When there is concern about a person’s heart, they might be prescribed a “nuclear stress test”. The point of the test is to expose any weaknesses or dangers hidden in the heart so that they can be treated. These last five months have been a “stress test” for our hearts. What have you been hoping in? If it was in one of the things listed above, that hope has been deeply shaken. It feels awful to have your confidence crumble. However, God does not want us to place hope in our health, money, community, education, social activities—or anything other than Himself. The writer to the Hebrews in the New Testament had similar concerns for his audience – that they would find a durable hope. Speaking of God’s voice, he says: 

At that time His voice shook the earth, but now He has promised, “Once more I will shake not only the earth but also the heavens.” The words “once more” indicate the removing of what can be shaken—that is, created things—so that what cannot be shaken may remain.

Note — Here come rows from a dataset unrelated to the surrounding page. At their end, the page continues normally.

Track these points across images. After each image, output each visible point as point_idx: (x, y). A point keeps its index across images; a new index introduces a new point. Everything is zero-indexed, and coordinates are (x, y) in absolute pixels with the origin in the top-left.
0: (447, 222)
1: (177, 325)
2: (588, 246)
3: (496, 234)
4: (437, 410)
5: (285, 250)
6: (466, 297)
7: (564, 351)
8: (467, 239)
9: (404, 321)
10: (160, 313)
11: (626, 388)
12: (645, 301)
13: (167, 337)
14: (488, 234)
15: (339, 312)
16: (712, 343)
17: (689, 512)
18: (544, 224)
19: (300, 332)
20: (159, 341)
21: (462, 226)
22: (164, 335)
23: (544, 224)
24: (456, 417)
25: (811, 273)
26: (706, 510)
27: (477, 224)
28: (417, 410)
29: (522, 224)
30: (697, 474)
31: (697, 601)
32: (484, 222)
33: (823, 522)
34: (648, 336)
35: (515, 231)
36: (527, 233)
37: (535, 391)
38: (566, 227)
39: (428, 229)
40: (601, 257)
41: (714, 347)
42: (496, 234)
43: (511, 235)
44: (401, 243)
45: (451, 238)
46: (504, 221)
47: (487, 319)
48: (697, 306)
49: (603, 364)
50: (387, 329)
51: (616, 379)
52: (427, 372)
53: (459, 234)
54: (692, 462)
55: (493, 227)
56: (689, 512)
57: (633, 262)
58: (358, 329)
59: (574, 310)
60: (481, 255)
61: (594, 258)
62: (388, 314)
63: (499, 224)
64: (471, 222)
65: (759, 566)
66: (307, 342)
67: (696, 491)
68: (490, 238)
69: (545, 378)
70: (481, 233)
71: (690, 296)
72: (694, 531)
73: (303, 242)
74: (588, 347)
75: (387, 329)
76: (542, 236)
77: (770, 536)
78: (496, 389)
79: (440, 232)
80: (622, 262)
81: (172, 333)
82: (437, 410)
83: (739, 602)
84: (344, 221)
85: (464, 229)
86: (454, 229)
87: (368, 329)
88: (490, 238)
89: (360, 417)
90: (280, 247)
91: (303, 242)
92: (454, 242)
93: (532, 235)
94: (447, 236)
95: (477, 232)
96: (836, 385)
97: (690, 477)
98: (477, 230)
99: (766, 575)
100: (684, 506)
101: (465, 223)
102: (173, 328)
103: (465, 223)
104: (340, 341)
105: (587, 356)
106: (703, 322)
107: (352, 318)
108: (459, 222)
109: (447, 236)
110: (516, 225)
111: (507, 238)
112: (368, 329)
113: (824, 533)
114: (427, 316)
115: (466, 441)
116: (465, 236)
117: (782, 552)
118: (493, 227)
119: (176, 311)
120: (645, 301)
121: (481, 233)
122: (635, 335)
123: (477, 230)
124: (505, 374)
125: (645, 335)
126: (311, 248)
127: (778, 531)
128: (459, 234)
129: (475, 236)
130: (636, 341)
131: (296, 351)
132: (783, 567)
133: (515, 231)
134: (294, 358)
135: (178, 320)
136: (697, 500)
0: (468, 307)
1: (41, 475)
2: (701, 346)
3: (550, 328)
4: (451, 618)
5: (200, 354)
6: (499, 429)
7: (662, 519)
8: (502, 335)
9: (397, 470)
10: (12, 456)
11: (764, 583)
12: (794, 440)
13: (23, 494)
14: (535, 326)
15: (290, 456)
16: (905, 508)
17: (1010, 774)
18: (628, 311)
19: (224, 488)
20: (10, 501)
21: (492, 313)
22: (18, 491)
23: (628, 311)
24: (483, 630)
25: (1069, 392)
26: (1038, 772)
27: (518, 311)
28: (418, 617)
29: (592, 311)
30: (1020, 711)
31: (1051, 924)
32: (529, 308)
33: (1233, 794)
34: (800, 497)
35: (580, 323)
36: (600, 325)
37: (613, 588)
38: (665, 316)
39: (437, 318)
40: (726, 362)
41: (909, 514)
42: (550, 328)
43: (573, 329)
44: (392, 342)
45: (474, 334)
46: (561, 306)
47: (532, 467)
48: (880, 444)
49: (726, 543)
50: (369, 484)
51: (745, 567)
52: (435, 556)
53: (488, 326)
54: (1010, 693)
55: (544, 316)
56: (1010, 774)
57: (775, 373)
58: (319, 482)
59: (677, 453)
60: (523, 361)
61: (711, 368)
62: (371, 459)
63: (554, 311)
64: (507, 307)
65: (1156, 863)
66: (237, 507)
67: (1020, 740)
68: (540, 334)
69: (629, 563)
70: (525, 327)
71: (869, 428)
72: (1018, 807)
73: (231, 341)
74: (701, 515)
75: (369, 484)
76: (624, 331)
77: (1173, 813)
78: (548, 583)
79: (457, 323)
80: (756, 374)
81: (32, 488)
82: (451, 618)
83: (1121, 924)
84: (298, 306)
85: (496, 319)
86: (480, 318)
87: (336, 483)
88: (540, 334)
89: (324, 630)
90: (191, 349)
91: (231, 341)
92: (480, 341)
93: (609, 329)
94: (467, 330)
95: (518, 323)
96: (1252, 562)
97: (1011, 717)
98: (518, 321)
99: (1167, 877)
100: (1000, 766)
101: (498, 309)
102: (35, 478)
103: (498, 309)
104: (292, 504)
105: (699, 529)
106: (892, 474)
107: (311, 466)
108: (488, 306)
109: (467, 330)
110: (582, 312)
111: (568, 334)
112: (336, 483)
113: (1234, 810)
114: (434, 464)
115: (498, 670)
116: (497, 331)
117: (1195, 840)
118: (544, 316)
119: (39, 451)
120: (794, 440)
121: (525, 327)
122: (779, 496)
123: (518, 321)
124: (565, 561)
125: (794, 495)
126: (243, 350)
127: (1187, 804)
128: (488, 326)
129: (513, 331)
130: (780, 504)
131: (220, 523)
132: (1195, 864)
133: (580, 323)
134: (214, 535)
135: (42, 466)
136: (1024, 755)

Therefore, since we are receiving a kingdom that cannot be shaken, let us be thankful, and so worship God acceptably with reverence and awe, for our “God is a consuming fire.”  

(Hebrews 12:26-29)

It hurts to have our world shaken. It hurts to have things we value & worked for ruined. However, it is an even worse thing to miss out on an eternal relationship with God because we are too busy pursuing all the breakable and temporary treasures of the earth. God made us to be indestructibly happy and hopeful in Him. This is the solid rock under our feet when everything else shifts; to treasure forgiveness of sin and a relationship with God more than anything else that life can give now, or that death can take later. 

While we miss public events and community and grieve over the troubles of these past months, let’s not miss the opportunity to change our focus. If those treasures have subtly taken the place of God and His promises, this time of trial can prove to be a great gift to us. Let’s find an unbreakable hope in Jesus Christ and the Kingdom which He has guaranteed by His own life–and promised to bring in the fullness of time.